» **Aim**: Copy out the lines of every entry below word for word, omitting the pictures.

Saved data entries
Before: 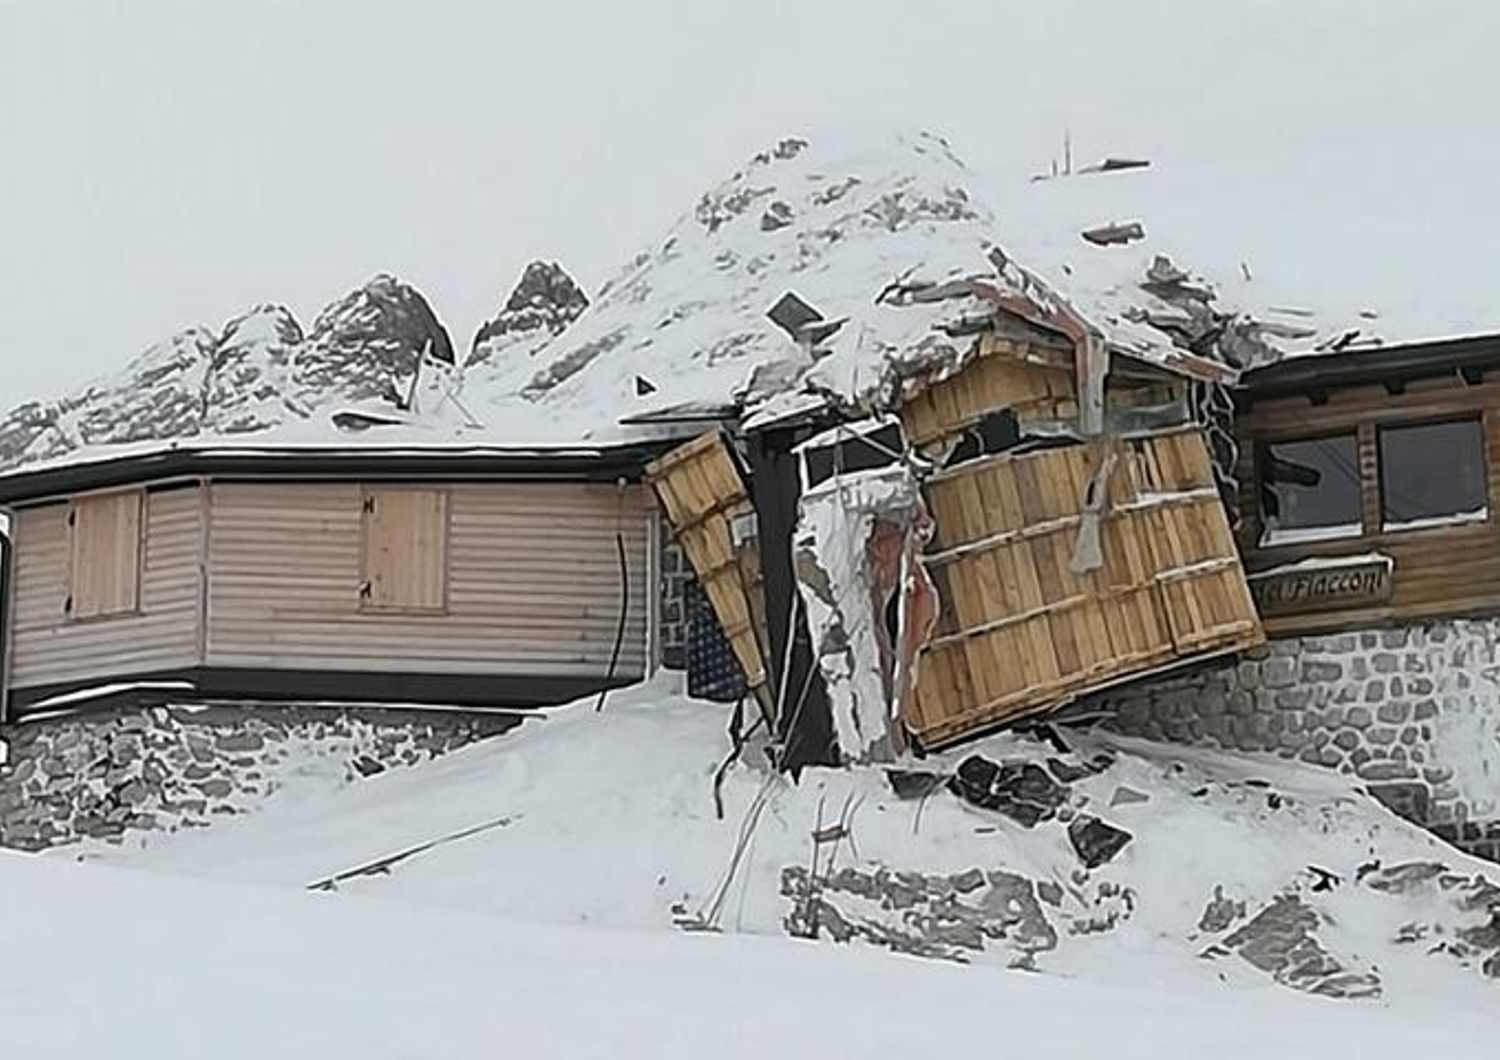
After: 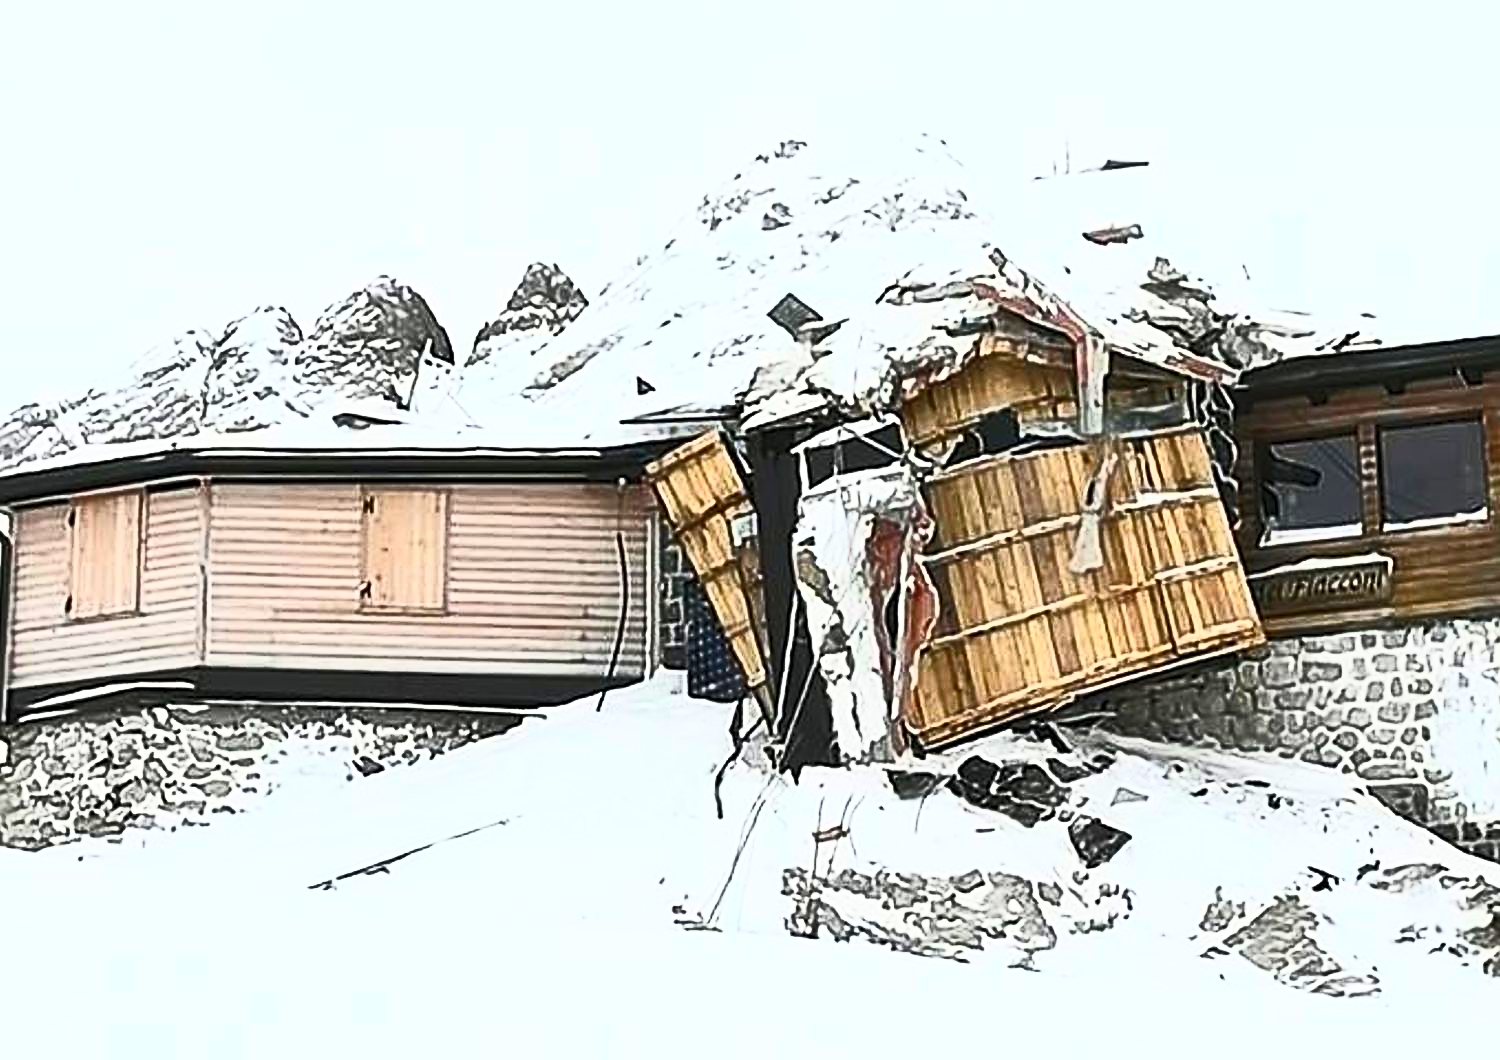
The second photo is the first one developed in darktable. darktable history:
sharpen: on, module defaults
contrast brightness saturation: contrast 0.839, brightness 0.591, saturation 0.584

» **Task output**:
Before: 
After: 
The second photo is the first one developed in darktable. darktable history:
sharpen: on, module defaults
contrast brightness saturation: contrast 0.839, brightness 0.591, saturation 0.584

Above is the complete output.